The section on storage media and hardware examines storage strategies and compares hardware devices, from simple hard drives to network storage to RAID arrays. Cataloging covers indexing, types of metadata and inventory tools.

Preserve gets to the heart of digital preservation: ensuring long-term accessibility. Since the guide is aimed primarily at human rights organizations, the Preserve section leans toward partnering with institutional archiving. If that is not an option, there is detailed information for building your own professional archive.

Finally, Share looks at issues in providing access to your videos: posting videos online, creating finding aids, controlling levels of access, copyrights and — given the dangerous climate that human rights organizations may operate in — security and identity.
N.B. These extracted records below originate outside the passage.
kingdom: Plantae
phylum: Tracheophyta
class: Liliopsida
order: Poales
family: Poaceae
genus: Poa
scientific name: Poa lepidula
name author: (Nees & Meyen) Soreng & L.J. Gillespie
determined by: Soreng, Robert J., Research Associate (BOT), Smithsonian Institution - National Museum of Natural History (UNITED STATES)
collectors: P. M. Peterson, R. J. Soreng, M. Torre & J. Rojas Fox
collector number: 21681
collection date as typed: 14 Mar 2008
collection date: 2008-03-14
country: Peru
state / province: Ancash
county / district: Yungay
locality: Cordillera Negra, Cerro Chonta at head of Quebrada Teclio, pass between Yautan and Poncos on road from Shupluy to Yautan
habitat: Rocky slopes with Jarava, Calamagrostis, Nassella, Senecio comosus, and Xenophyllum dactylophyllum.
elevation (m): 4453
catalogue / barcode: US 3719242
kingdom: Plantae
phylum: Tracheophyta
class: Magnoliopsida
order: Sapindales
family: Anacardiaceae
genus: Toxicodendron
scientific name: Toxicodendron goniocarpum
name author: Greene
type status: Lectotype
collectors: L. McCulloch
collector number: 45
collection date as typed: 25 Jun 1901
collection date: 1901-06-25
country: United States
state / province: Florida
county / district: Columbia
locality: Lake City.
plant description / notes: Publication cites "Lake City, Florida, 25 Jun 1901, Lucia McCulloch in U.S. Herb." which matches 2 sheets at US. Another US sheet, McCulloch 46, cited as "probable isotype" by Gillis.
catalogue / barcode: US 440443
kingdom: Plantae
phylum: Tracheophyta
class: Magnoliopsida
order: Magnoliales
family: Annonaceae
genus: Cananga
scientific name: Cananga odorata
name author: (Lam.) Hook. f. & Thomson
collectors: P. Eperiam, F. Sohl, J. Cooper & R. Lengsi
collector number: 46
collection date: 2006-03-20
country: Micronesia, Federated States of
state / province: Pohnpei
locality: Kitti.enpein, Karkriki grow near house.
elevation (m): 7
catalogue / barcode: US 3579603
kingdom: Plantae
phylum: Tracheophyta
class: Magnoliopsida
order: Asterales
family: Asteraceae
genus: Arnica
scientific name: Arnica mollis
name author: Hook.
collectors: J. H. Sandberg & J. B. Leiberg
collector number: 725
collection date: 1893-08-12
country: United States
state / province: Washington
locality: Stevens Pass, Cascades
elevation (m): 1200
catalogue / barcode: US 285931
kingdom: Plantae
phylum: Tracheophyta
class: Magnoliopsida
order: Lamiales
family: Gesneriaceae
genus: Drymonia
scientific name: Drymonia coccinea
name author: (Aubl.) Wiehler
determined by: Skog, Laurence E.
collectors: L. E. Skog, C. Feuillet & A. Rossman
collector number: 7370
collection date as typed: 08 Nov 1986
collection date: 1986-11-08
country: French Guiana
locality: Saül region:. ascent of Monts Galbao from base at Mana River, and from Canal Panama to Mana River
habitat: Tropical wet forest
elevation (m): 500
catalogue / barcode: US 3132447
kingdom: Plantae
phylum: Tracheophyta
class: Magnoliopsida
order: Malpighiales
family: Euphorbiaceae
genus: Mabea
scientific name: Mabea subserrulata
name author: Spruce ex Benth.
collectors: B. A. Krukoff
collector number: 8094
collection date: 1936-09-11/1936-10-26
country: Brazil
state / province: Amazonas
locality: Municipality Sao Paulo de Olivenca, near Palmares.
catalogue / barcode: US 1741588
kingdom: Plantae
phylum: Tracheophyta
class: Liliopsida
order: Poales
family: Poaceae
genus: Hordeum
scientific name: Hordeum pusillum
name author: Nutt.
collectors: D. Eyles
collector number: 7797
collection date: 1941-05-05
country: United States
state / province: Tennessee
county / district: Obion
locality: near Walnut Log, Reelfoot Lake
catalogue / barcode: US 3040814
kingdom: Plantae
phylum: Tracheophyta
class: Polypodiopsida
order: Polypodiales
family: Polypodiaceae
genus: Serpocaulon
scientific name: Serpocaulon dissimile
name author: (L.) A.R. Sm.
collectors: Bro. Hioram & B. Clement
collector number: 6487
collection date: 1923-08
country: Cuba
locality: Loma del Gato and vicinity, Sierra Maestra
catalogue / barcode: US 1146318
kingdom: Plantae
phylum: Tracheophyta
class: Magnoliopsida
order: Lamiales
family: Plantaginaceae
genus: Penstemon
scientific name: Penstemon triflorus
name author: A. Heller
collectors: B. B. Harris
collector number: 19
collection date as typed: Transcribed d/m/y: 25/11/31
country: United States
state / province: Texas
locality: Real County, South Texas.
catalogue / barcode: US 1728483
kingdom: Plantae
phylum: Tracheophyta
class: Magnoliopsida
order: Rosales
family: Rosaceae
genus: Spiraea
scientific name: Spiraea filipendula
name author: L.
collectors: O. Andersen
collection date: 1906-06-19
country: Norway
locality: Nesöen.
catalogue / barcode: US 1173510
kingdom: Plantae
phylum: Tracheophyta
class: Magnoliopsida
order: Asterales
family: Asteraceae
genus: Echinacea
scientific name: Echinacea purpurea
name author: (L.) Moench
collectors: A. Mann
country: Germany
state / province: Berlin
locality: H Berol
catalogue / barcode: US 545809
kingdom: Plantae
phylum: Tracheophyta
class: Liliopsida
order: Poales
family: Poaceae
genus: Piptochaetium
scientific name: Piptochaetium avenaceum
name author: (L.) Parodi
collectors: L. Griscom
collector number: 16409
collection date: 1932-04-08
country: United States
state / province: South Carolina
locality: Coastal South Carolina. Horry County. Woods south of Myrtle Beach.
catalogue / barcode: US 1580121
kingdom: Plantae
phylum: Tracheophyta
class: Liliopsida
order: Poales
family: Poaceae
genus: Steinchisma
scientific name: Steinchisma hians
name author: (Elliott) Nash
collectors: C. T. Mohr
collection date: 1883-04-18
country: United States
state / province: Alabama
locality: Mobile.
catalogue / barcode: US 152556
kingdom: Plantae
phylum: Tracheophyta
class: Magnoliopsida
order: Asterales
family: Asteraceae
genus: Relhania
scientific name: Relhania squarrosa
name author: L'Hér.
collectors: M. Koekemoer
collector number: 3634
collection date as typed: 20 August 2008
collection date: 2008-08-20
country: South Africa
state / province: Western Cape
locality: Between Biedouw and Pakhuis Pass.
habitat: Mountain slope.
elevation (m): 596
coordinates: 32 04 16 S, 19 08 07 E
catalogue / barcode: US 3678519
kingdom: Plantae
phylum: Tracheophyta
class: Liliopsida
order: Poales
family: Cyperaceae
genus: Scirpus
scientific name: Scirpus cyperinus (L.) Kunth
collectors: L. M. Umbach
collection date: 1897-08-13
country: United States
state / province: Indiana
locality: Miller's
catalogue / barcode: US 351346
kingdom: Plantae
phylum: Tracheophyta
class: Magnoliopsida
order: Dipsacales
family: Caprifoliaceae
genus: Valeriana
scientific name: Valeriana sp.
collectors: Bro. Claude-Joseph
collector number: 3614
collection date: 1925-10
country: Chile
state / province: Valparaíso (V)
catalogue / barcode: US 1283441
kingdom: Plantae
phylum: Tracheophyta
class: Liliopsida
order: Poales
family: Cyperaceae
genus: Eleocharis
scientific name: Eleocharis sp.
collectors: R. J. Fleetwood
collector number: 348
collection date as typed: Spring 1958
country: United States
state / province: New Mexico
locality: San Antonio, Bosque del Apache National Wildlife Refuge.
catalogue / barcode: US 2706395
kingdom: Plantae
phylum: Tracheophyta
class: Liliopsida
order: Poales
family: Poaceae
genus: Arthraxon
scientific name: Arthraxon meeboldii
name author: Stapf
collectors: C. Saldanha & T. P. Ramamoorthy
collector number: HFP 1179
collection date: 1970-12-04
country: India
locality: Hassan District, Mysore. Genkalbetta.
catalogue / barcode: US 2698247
Witness may have written the guide for human rights organizations but the digital-preservation information contained in the guide has been gleaned from the digital archive, library and video technology practices. The authors have managed to extract the nucleus from each issue in digital preservation, combine and organize them all  in a logical flow and explain them in a manner so direct and clear that the guide could be easily understood by most people.

 

Comments (2)

  1. This is awesome and super-useful — it would be great to see more online resources like this specifically for artists looking to archive their work. This is a great resource – thank you for posting it and thanks to witness.org for developing it. Though some of it is specific for their interests – a lot of it crosses over for other people interested in archiving moving images.